In Eq. (4), υ is the northward component of the velocity, adv is the advection term, cor is the Coriolis force, pre is the pressure gradient term, vert_vis is the vertical eddy viscosity term, and hori_vis is the horizontal eddy viscosity term. The overbar above each term denotes detiding procedure by a low-pass filter (Hanawa and Mitsudera 1985).

In spring tide, the advection term in the north area of the river mouth (Fig. 11a) is positive, which is favorable to the acceleration of the northward current, whereas the Coriolis force is relatively small inside the plume (salinity smaller than 25) (Fig. 11b). The advection term inside the plume is balanced by the pressure gradient term (Fig. 11c) and vertical eddy viscosity term (Fig. 11d). In neap tide, the Coriolis force becomes negative inside the plume (Fig. 11f), and is likely balanced by the pressure gradient term (Fig. 11g) and vertical eddy viscosity term (Fig. 11h).

Fig. 11.
Fig. 11.

Horizontal distribution of the (a),(e),(i) advection term; (b),(f),(j) Coriolis force; (c),(g),(k) pressure gradient term; and (d),(h),(l) vertical viscosity term in the momentum equation [Eq. (4)] for the northward component of velocity on (top) 11 Jun (spring tide, 154 m3 s−1), (middle) 19 Jun (neap tide, 173 m3 s−1), and (bottom) 26 Jun (spring tide, 3250 m3 s−1) in case 1. The units of all the values are m s−2. The black line in each panel shows the 25 isohaline of the plume. The red rectangle in (i) shows the area where averaged surface momentum terms are calculated inside the plume in Fig. 12.

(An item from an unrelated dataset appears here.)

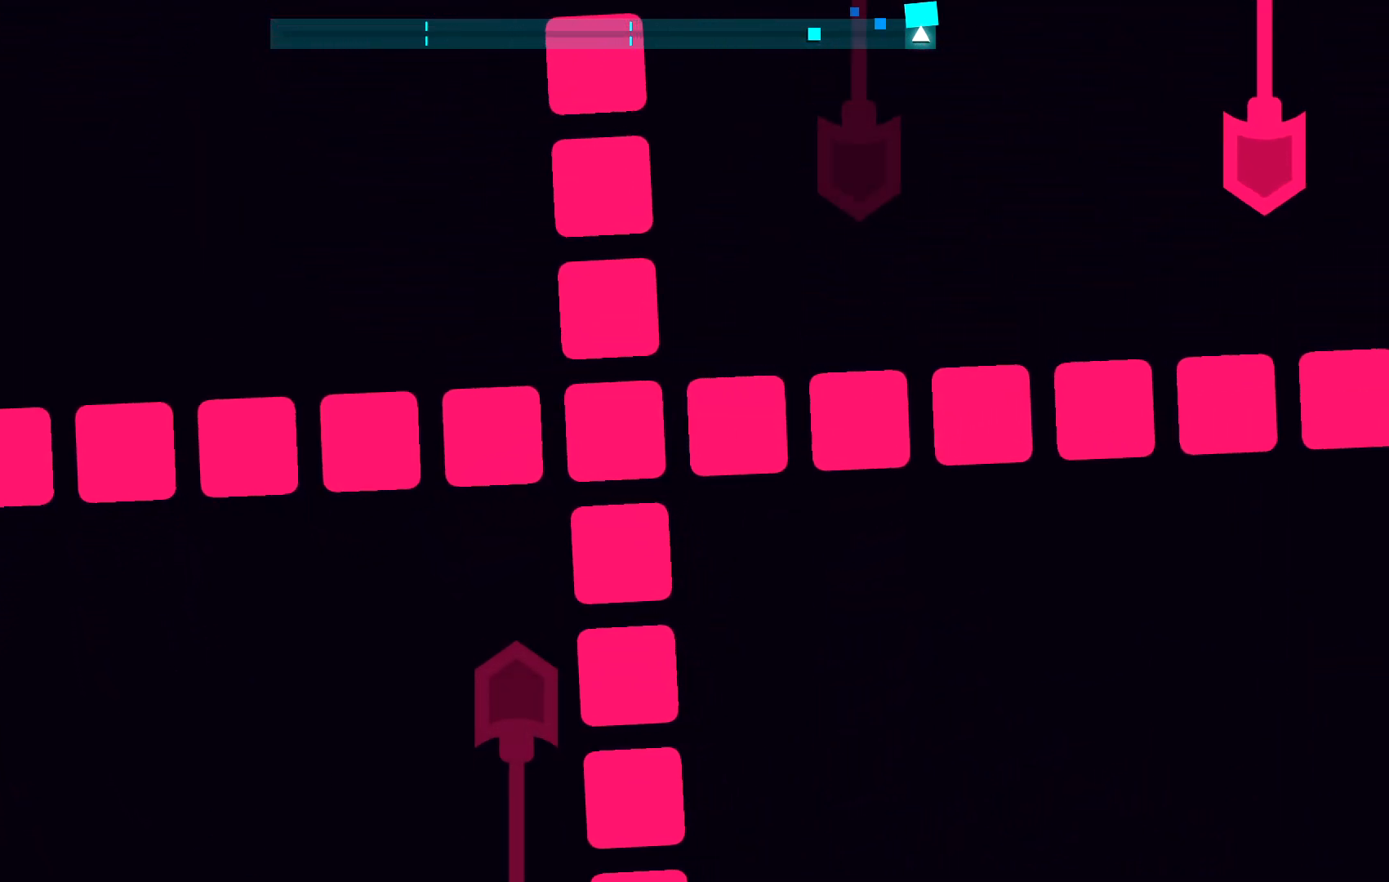
{"keys": ["d"], "events": [[50, "d", "up"], [67, "s", "up"], [317, "d", "down"], [383, "w", "down"], [433, "w", "up"]]}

Citation: Journal of Physical Oceanography 51, 7; 10.1175/JPO-D-20-0235.1

To quantitatively evaluate the change of these terms within the spring–neap tidal cycle, we spatially average the surface momentum terms in an area north of the Yellow River mouth (the red rectangle in Fig. 11i). The time series shows significant spring–neap tidal variations in the advection term, Coriolis force, and vertical eddy viscosity term before 19 June when the Yellow River discharge was small (Fig. 12). The advection term (red solid line in Fig. 12) is positive (0.4 × 10−5 m s−2) around spring tide but decreases to a negative value (−0.1 × 10−5 m s−2) in neap tide. The vertical eddy viscosity term (red dashed line in Fig. 12) is negative (−0.4 × 10−5 m s−2) in spring tide but positive (0.4 × 10−5 m s−2) in neap tide, acting to decelerate both the northward residual current in spring tide and the southward residual current in neap tide. The pressure gradient (blue solid line in Fig. 12) is always positive and shows little fortnightly variation. The Coriolis force (blue dashed line in Fig. 12) is always negative but shows a large fortnightly variation (−0.9 × 10−5 m s−2 in neap tide and −0.2 × 10−5 m s−2 in spring tide).

Fig. 12.
Fig. 12.

Time series of surface momentum terms (m s−2) averaged inside the bulge to the north of the Yellow River mouth (within the red rectangle in Fig. 11i) in May and June 2009 in case 1. The red triangles with “N” refer to the days of neap tide, while those with “S” refer to the days of spring tide.

Citation: Journal of Physical Oceanography 51, 7; 10.1175/JPO-D-20-0235.1

The combination of above four terms is positive in spring tide but negative in neap tide (black line in Fig. 12), indicating an acceleration of a northward current in spring tide and that of a southward current in neap tide. The magnitude of advection term and its fortnightly variation indicate an acceleration of the northward current in spring tide and its deceleration in neap tide, which confirms our interpretation of the tide-induced residual current. The magnitude of vertical eddy viscosity term demonstrates its important role in momentum balance, supporting our interpretation on the inverse correlation of density-driven current with vertical eddy viscosity.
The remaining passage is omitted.